**TASK TO COMPLETE:** Wherever the listing holds a picture, leave it out, and copy the remainder exactly.

**SUPPLIED INFORMATION:**
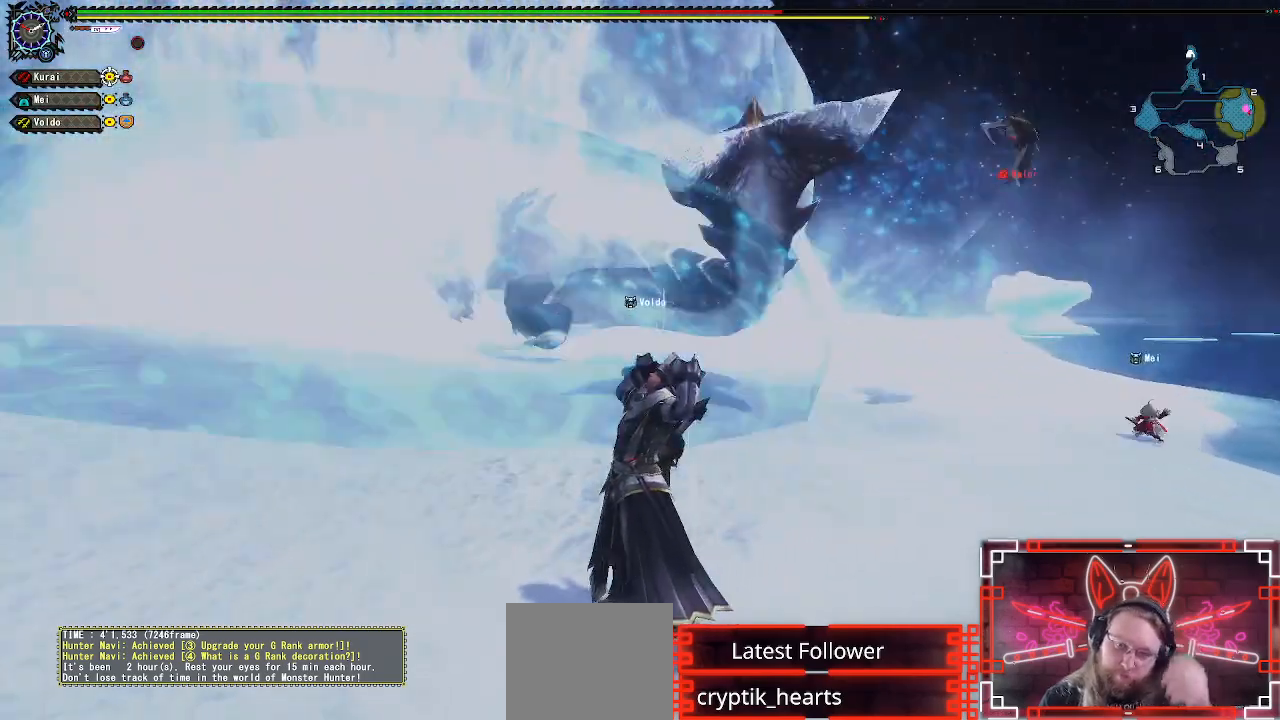
{"buttons": [], "left_stick": "center", "right_stick": "center", "events": [[100, "right_stick", "center"]]}
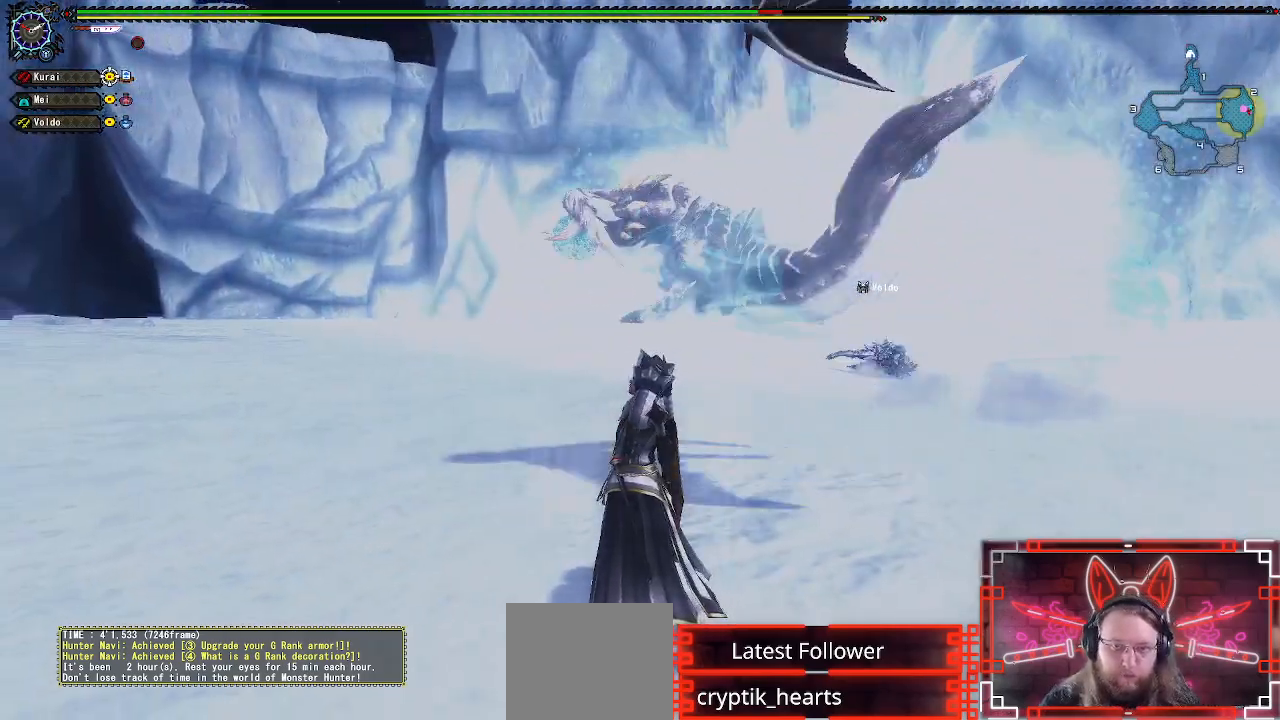
{"buttons": [], "left_stick": "up-right", "right_stick": "center", "events": [[100, "left_stick", "up-right"], [317, "X", "down"], [383, "X", "up"]]}
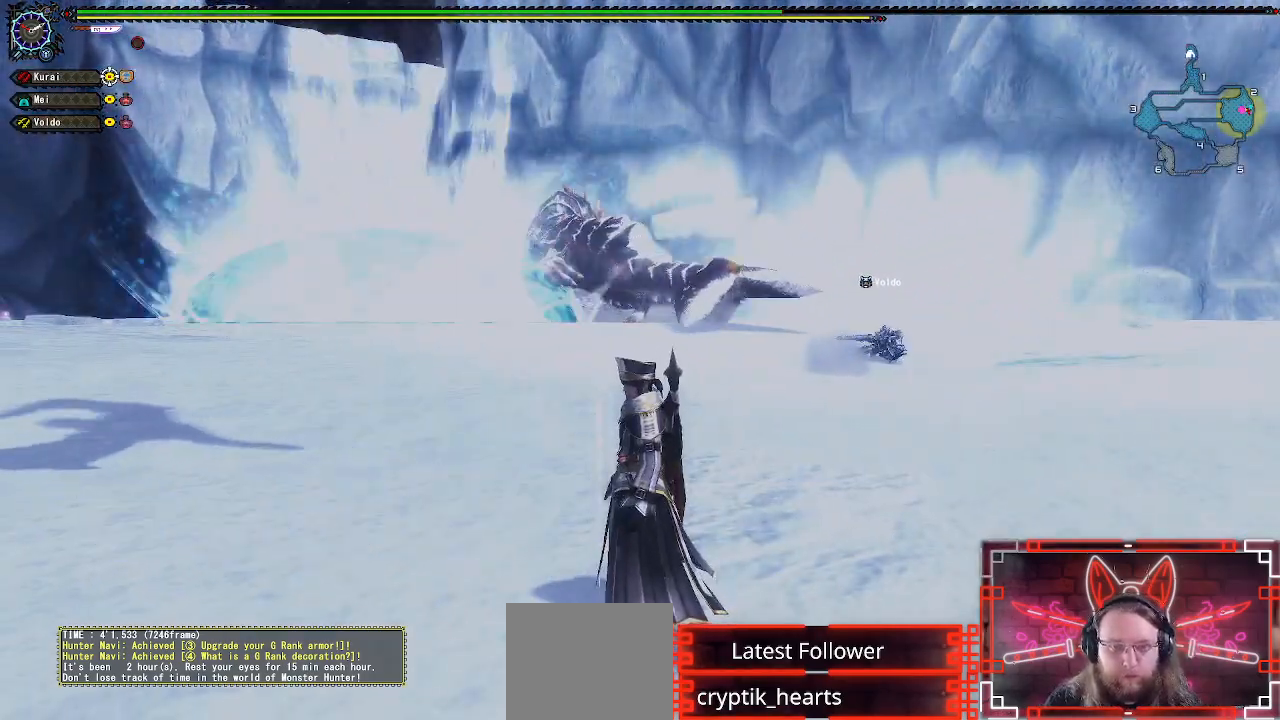
{"buttons": [], "left_stick": "up-right", "right_stick": "center", "events": [[83, "R1", "down"], [183, "R1", "up"], [250, "R1", "down"], [350, "X", "down"], [467, "X", "up"], [483, "R1", "up"]]}
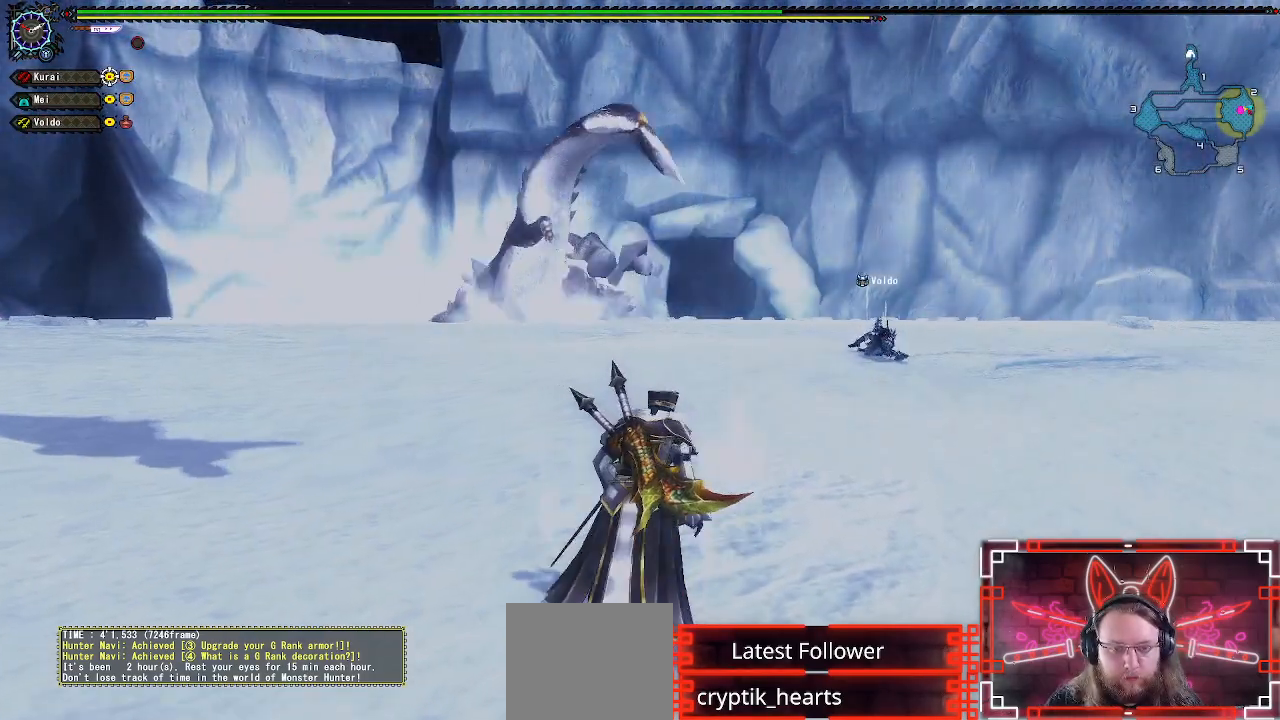
{"buttons": [], "left_stick": "center", "right_stick": "center", "events": [[83, "X", "down"], [217, "X", "up"], [317, "X", "down"], [417, "X", "up"], [467, "left_stick", "center"]]}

**REPLY:**
{"buttons": [], "left_stick": "center", "right_stick": "center", "events": [[100, "right_stick", "center"]]}
{"buttons": [], "left_stick": "up-right", "right_stick": "center", "events": [[100, "left_stick", "up-right"], [317, "X", "down"], [383, "X", "up"]]}
{"buttons": [], "left_stick": "up-right", "right_stick": "center", "events": [[83, "R1", "down"], [183, "R1", "up"], [250, "R1", "down"], [350, "X", "down"], [467, "X", "up"], [483, "R1", "up"]]}
{"buttons": [], "left_stick": "center", "right_stick": "center", "events": [[83, "X", "down"], [217, "X", "up"], [317, "X", "down"], [417, "X", "up"], [467, "left_stick", "center"]]}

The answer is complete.